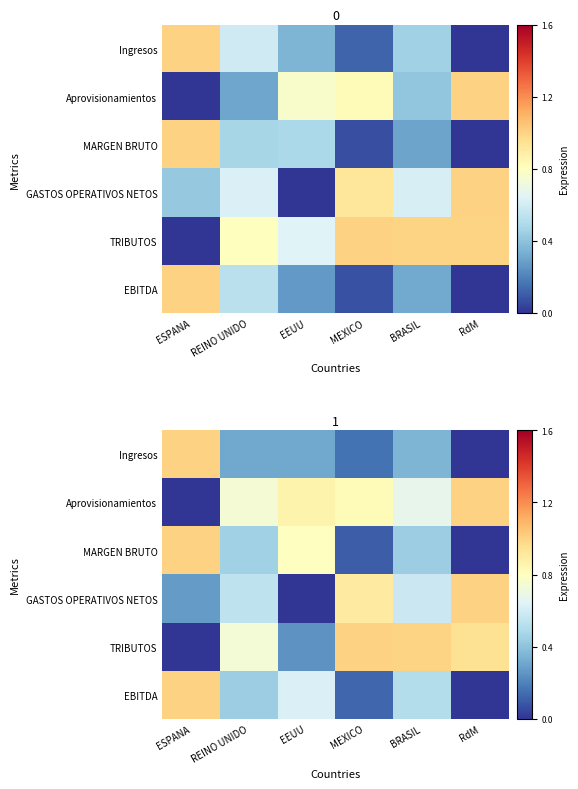

How many categories are shown in the chart?

6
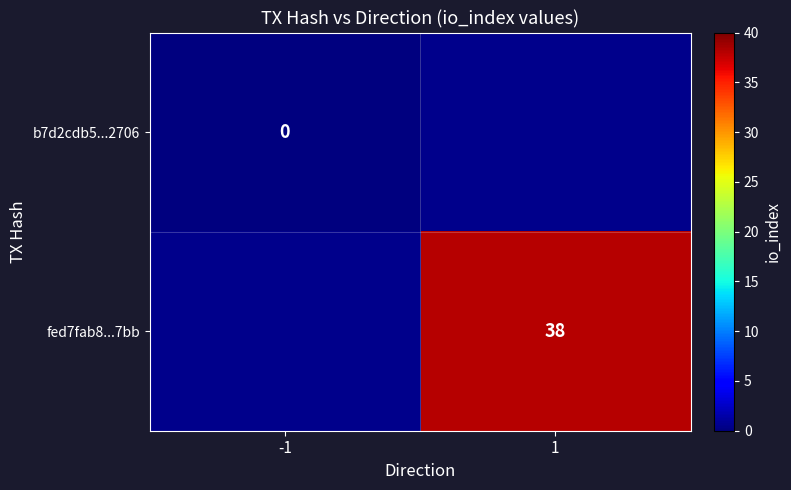

True or false: fed7fab8...7bb has a value of 38 at 1.

True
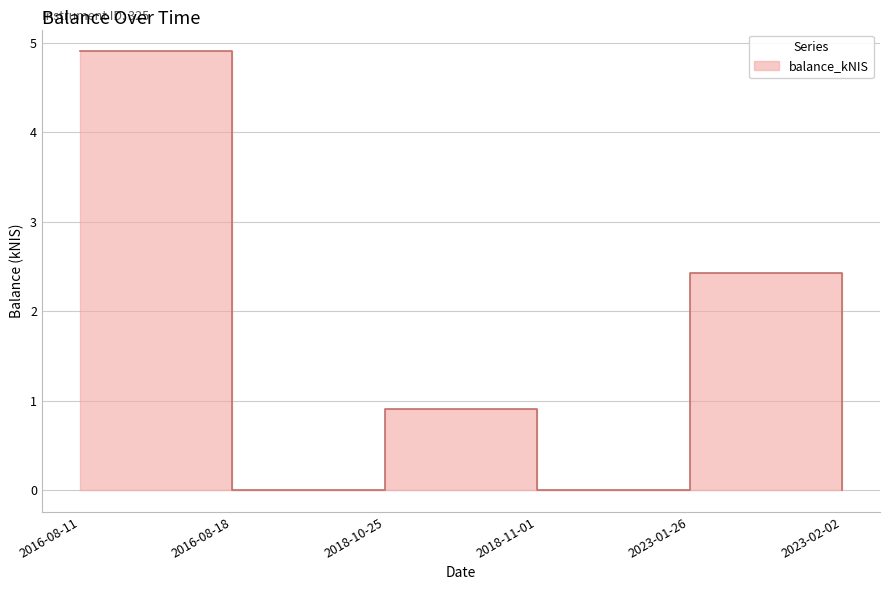

How many positive values are there?

3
========================
■ **Your instructions**:
Can you output the lines above as a numbered list, with blank lines dropped and the pictures left out?

■ **Result**:
1. How many categories are shown in the chart?
2. 6
3. True or false: fed7fab8...7bb has a value of 38 at 1.
4. True
5. How many positive values are there?
6. 3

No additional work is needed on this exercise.